An estimated 7,500 American Thoroughbreds each year are slaughtered for human consumption in slaughterhouses in Mexico and Canada, according to Alex Waldrop, president of the National Thoroughbred Racing Association (NTRA). (https://www.usatoday.com/story/sports/horseracing/2019/10/31/breeders-cup-horses-go-racetracks-slaughterhouses/2485345001/ ) That is a shocking statistic from so many angles, especially when the math shows that this is about 38 percent of all (approximately 20,000) Thoroughbreds foaled each year.
The historical numbers of Thoroughbred slaughter – as a percentage of total foaling—may actually be much higher than that. A May 2019 online article of the Courier Journal newspaper stated:
“A 2012 study of U.S. Department of Agriculture statistics by the Wild for Life Foundation calculated that more than 160,000 thoroughbreds were slaughtered between 2004 and 2010, a total equivalent to 70 percent of the U.S. foal crop during the same period.”
According to USA Today, “From the racetrack to a dinner plate, it has been said of thoroughbreds that are slaughtered and end up in restaurants and markets throughout Asia and Europe in countries such as China, Japan, Germany and Russia. ‘The problem is that the entire industry is a conveyor belt for slaughter,’ said John Holland, president of the Equine Welfare Alliance, a nonprofit organization dedicated to ending the slaughter of American horses. “They just keep cranking them (out).’’’

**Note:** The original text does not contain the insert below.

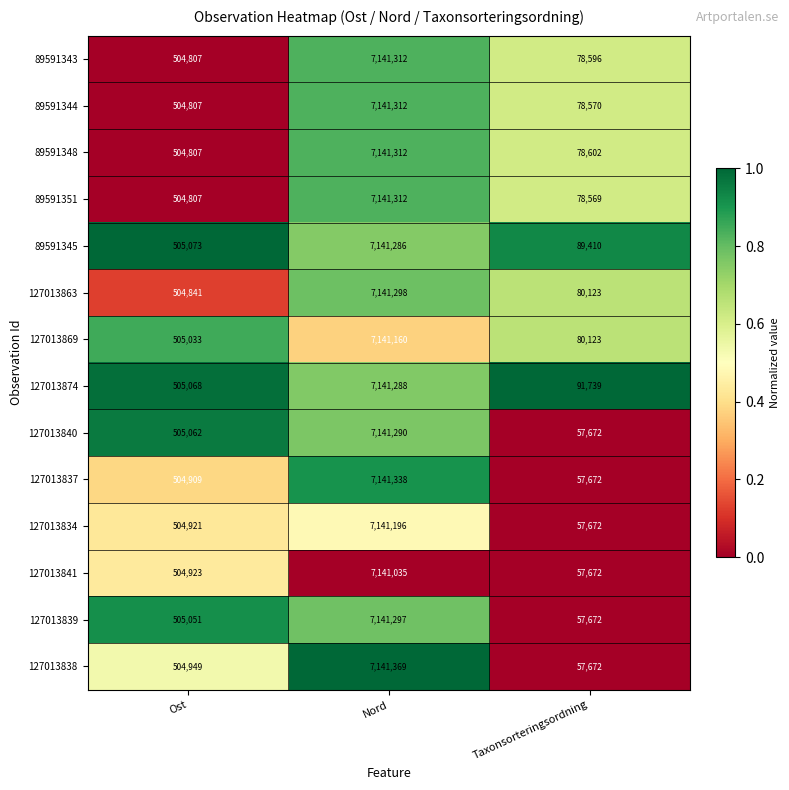

What is the difference between the highest and lowest values at Nord?

334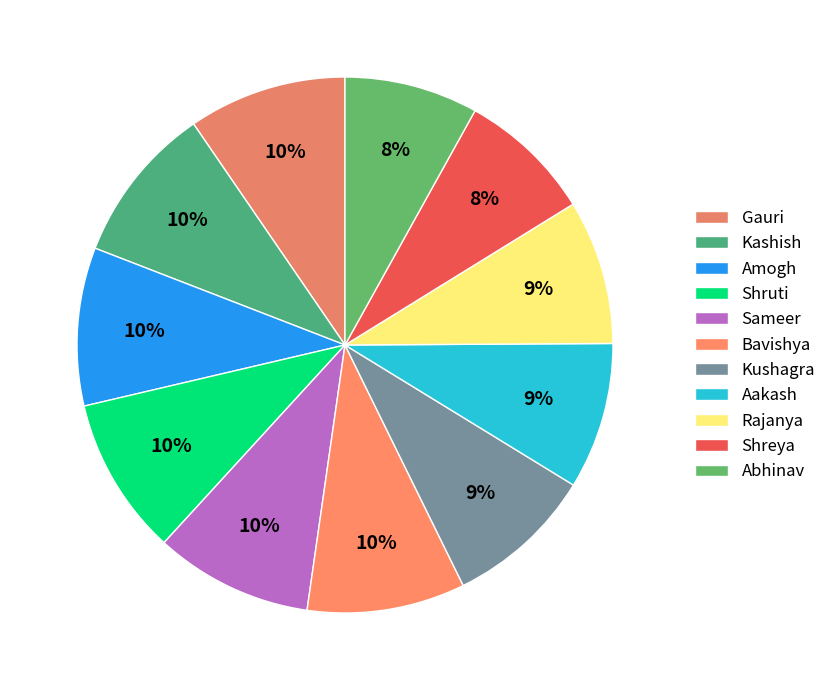

How many slices are in this pie chart?

11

The number of Quarter Horses sent to slaughter each year is even more troubling. An online article on the website of HorseTalk explained how massive overbreeding of Quarter Horses has resulted in the sale of so many of them to slaughterhouses:
“The reality is that the AQHA [American Quarter Horse Association] recently registered their 5 millionth foal and that in 2007 the AQHA reported 140,000 registered foals. That is almost five times the number of registered Thoroughbred foals for the same year and is very close to the number of American horses that were slaughtered in 2007, which, according to US Department of Agriculture records, totals 122,459.
So how is it that so many American quarter horses are brought into the world in one year? Three words answer this question, VOLUME VOLUME VOLUME, especially since the AQHA endorses the use of artificial insemination.
Using this method, a quarter horse (QH) breeder can likely get 8 to 10 of his or her mares pregnant with just one visit to the farm stallion. Think about this for a moment. The AQHA keeps arguing that slaughter is needed to prevent the United States from being overrun by "unwanted horses" while QH breeders are busy churning out 140,000 registered foals in a year's time.”
Such overbreeding, and the resulting slaughter of huge numbers of Quarter Horses, has continued. In 2015, more than 80,000 U.S. Quarter Horses were sent to Mexican and Canadian slaughterhouses, representing approximately two-thirds of all slaughtered U.S. horses during that year.
The undeniable truth is that these statistics – and the utter cruelty they reflect – are shocking to the conscience, and compel me from now on to just say “no” to horse racing.
*Note from Jameson: There are, on rare occasions, guardians (aka, owners), that are the antithesis of over-raced, over-trained horses that are sent to slaughterhouses; they care for their horses from birth on, and find homes after they retire, or keep them as companion animals. Jameson knows as we cared for one such horse!